Patient was monitored postoperatively in post anesthetic care unit, she remained vitally stable and no adverse event happened, shown in figure.
Figure 1:
Discussion
The mitochondrial myopathies consist of a heterogeneous group of disorders caused by structural and functional abnormalities in mitochondria leading to involvement of the nervous system and muscles as well as other organ systems. The peculiar genetic characteristics of mitochondrial DNA impart distinctive properties to these disorders[4].
Metabolic Myopathies (MM) are rare inherited primary muscle disorders that are mainly due to abnormalities of muscle energy metabolism resulting in skeletal muscle dysfunction. These diseases include disorders of fatty acid oxidation, glycogenolytic muscle disorders and mitochondrial respiratory chain (MRC) disease[5].

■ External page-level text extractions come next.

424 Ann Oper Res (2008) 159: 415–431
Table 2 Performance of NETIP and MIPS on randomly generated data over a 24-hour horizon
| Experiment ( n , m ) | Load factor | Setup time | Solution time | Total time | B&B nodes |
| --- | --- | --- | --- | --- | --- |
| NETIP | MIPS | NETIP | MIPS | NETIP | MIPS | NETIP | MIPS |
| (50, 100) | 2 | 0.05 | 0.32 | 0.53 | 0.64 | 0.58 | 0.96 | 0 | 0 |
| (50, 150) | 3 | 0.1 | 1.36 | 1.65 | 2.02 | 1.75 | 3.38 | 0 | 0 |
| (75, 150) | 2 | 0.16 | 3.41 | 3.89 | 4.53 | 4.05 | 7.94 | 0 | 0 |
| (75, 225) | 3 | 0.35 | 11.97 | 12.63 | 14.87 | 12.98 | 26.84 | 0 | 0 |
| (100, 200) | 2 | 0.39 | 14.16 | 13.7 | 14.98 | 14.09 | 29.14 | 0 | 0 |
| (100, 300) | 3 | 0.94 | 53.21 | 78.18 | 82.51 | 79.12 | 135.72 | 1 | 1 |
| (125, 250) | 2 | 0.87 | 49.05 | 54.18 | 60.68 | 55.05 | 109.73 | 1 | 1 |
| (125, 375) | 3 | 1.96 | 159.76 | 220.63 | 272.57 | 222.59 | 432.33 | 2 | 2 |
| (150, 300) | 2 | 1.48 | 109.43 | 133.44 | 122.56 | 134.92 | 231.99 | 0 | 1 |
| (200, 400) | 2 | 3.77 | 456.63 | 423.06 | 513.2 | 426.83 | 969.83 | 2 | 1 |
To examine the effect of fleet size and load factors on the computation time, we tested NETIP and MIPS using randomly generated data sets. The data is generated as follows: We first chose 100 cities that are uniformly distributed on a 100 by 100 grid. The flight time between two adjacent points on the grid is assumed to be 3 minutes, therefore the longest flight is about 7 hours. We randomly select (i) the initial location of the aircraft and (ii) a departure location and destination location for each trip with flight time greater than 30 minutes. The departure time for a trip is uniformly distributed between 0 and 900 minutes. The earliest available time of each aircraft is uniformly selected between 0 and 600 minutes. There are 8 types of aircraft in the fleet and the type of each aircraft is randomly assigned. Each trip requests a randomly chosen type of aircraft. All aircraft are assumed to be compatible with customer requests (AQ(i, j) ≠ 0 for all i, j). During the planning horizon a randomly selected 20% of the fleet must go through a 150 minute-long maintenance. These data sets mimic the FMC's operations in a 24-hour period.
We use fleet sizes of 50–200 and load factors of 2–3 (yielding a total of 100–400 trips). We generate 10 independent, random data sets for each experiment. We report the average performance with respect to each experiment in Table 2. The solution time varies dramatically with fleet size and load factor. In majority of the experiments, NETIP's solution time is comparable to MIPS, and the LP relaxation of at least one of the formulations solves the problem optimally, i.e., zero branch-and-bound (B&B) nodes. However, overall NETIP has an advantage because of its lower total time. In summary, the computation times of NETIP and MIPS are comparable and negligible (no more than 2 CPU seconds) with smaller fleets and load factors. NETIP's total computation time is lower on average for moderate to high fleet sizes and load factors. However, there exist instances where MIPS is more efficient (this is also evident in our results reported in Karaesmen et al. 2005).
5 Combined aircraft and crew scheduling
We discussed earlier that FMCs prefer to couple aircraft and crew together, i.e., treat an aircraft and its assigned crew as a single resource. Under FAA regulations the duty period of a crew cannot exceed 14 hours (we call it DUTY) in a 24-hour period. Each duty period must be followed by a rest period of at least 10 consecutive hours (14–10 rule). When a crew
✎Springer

As these patient may underwent any surgical procedures the best anesthesia options is a main consideration for an anesthetist to avoid any complication due to anesthetic drugs. Anesthetic management of patients with mitochondrial myopathies should begin with careful investigation of the medical history and a complete physical examination to exclude possible associated comorbidities, as well as hypotonia, cardiac dysrhythmias, epileptic seizures, stroke-like episodes, gastrointestinal dysmotility, diabetes, and lactic –acidosis[4,6].
Mitochondrial disease represents probably hundreds of different defects, both genetic and environmental in origin, and is thus difficult to characterize. The specter of possible delayed complications in patients caused by inhibition of metabolism by anesthetics, by remaining in a biochemically stressed state such as fasting/catabolism, or by prolonged exposure to pain is a constant worry to physicians caring for these patients. Here, we review the considerations when caring for a patient with mitochondrial disease[7].
Conclusion
Keeping in mind the literature review of the choice of anesthesia consideration in patient with mitochondrial myopathies we decided to opt for spinal anesthesia and it was found to be safer choice.